> [Saved entries]:
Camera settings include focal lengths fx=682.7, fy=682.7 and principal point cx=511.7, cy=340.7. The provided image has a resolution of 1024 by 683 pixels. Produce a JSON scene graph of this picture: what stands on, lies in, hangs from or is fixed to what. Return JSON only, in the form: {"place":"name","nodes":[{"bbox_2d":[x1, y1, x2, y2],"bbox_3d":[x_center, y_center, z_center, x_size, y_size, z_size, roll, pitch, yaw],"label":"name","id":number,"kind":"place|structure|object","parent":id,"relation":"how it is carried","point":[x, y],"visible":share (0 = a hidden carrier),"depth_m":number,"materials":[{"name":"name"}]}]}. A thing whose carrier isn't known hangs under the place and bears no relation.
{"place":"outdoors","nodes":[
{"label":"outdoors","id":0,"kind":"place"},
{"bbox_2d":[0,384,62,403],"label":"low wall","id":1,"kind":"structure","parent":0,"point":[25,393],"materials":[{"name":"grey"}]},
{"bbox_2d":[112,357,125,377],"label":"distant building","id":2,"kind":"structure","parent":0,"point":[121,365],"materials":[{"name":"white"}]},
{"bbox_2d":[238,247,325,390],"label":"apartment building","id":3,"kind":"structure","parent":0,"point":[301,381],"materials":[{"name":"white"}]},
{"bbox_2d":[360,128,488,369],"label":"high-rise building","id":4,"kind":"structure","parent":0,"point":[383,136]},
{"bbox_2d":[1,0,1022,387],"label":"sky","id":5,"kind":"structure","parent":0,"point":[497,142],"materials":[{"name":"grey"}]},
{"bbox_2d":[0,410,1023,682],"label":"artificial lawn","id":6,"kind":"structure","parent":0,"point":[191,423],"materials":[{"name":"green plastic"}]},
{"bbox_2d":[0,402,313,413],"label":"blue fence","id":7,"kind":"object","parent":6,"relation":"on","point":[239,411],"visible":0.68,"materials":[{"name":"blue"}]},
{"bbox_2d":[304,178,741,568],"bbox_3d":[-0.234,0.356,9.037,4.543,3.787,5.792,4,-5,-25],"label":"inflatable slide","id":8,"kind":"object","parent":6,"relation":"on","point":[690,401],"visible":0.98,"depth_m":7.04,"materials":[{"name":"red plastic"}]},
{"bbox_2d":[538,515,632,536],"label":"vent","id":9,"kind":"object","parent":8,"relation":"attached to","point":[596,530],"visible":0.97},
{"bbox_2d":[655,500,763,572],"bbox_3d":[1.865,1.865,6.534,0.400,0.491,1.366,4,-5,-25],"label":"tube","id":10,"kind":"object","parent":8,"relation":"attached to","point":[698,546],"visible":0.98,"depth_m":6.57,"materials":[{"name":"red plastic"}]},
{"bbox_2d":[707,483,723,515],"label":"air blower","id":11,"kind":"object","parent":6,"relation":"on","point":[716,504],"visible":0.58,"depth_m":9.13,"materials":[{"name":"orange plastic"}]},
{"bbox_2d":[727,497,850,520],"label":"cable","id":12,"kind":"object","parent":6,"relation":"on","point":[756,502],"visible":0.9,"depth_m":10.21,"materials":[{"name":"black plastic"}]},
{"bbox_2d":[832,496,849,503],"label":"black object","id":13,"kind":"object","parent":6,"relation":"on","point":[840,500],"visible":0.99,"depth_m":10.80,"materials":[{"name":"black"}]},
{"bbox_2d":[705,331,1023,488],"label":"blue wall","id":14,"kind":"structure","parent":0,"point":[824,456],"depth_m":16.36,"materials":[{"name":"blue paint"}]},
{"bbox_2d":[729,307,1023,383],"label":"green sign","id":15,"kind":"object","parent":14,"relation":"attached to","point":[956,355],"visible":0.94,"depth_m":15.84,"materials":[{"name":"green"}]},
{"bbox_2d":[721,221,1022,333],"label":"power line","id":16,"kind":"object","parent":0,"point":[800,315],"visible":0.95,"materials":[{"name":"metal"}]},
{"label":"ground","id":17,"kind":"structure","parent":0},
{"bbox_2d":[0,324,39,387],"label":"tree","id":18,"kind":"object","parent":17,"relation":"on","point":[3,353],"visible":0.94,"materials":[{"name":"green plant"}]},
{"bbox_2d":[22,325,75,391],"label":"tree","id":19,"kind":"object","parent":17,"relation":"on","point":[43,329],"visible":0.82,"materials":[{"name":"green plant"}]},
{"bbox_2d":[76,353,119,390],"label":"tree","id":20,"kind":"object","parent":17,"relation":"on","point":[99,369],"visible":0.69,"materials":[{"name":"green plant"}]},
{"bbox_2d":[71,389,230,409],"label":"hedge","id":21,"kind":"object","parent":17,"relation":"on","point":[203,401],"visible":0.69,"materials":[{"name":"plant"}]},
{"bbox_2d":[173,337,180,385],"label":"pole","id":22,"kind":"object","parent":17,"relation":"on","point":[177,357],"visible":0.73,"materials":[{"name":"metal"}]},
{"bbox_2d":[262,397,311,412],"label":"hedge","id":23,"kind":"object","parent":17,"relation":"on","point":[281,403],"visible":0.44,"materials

> [What you will do]:
Repeat the data in its entirety, character for character.

> [Response to this exercise]:
Camera settings include focal lengths fx=682.7, fy=682.7 and principal point cx=511.7, cy=340.7. The provided image has a resolution of 1024 by 683 pixels. Produce a JSON scene graph of this picture: what stands on, lies in, hangs from or is fixed to what. Return JSON only, in the form: {"place":"name","nodes":[{"bbox_2d":[x1, y1, x2, y2],"bbox_3d":[x_center, y_center, z_center, x_size, y_size, z_size, roll, pitch, yaw],"label":"name","id":number,"kind":"place|structure|object","parent":id,"relation":"how it is carried","point":[x, y],"visible":share (0 = a hidden carrier),"depth_m":number,"materials":[{"name":"name"}]}]}. A thing whose carrier isn't known hangs under the place and bears no relation.
{"place":"outdoors","nodes":[
{"label":"outdoors","id":0,"kind":"place"},
{"bbox_2d":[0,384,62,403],"label":"low wall","id":1,"kind":"structure","parent":0,"point":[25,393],"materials":[{"name":"grey"}]},
{"bbox_2d":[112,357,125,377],"label":"distant building","id":2,"kind":"structure","parent":0,"point":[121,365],"materials":[{"name":"white"}]},
{"bbox_2d":[238,247,325,390],"label":"apartment building","id":3,"kind":"structure","parent":0,"point":[301,381],"materials":[{"name":"white"}]},
{"bbox_2d":[360,128,488,369],"label":"high-rise building","id":4,"kind":"structure","parent":0,"point":[383,136]},
{"bbox_2d":[1,0,1022,387],"label":"sky","id":5,"kind":"structure","parent":0,"point":[497,142],"materials":[{"name":"grey"}]},
{"bbox_2d":[0,410,1023,682],"label":"artificial lawn","id":6,"kind":"structure","parent":0,"point":[191,423],"materials":[{"name":"green plastic"}]},
{"bbox_2d":[0,402,313,413],"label":"blue fence","id":7,"kind":"object","parent":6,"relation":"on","point":[239,411],"visible":0.68,"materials":[{"name":"blue"}]},
{"bbox_2d":[304,178,741,568],"bbox_3d":[-0.234,0.356,9.037,4.543,3.787,5.792,4,-5,-25],"label":"inflatable slide","id":8,"kind":"object","parent":6,"relation":"on","point":[690,401],"visible":0.98,"depth_m":7.04,"materials":[{"name":"red plastic"}]},
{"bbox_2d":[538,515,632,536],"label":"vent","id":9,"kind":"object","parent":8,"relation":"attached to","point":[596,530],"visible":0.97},
{"bbox_2d":[655,500,763,572],"bbox_3d":[1.865,1.865,6.534,0.400,0.491,1.366,4,-5,-25],"label":"tube","id":10,"kind":"object","parent":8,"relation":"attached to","point":[698,546],"visible":0.98,"depth_m":6.57,"materials":[{"name":"red plastic"}]},
{"bbox_2d":[707,483,723,515],"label":"air blower","id":11,"kind":"object","parent":6,"relation":"on","point":[716,504],"visible":0.58,"depth_m":9.13,"materials":[{"name":"orange plastic"}]},
{"bbox_2d":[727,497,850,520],"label":"cable","id":12,"kind":"object","parent":6,"relation":"on","point":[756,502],"visible":0.9,"depth_m":10.21,"materials":[{"name":"black plastic"}]},
{"bbox_2d":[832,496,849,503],"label":"black object","id":13,"kind":"object","parent":6,"relation":"on","point":[840,500],"visible":0.99,"depth_m":10.80,"materials":[{"name":"black"}]},
{"bbox_2d":[705,331,1023,488],"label":"blue wall","id":14,"kind":"structure","parent":0,"point":[824,456],"depth_m":16.36,"materials":[{"name":"blue paint"}]},
{"bbox_2d":[729,307,1023,383],"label":"green sign","id":15,"kind":"object","parent":14,"relation":"attached to","point":[956,355],"visible":0.94,"depth_m":15.84,"materials":[{"name":"green"}]},
{"bbox_2d":[721,221,1022,333],"label":"power line","id":16,"kind":"object","parent":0,"point":[800,315],"visible":0.95,"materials":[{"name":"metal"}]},
{"label":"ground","id":17,"kind":"structure","parent":0},
{"bbox_2d":[0,324,39,387],"label":"tree","id":18,"kind":"object","parent":17,"relation":"on","point":[3,353],"visible":0.94,"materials":[{"name":"green plant"}]},
{"bbox_2d":[22,325,75,391],"label":"tree","id":19,"kind":"object","parent":17,"relation":"on","point":[43,329],"visible":0.82,"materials":[{"name":"green plant"}]},
{"bbox_2d":[76,353,119,390],"label":"tree","id":20,"kind":"object","parent":17,"relation":"on","point":[99,369],"visible":0.69,"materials":[{"name":"green plant"}]},
{"bbox_2d":[71,389,230,409],"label":"hedge","id":21,"kind":"object","parent":17,"relation":"on","point":[203,401],"visible":0.69,"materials":[{"name":"plant"}]},
{"bbox_2d":[173,337,180,385],"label":"pole","id":22,"kind":"object","parent":17,"relation":"on","point":[177,357],"visible":0.73,"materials":[{"name":"metal"}]},
{"bbox_2d":[262,397,311,412],"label":"hedge","id":23,"kind":"object","parent":17,"relation":"on","point":[281,403],"visible":0.44,"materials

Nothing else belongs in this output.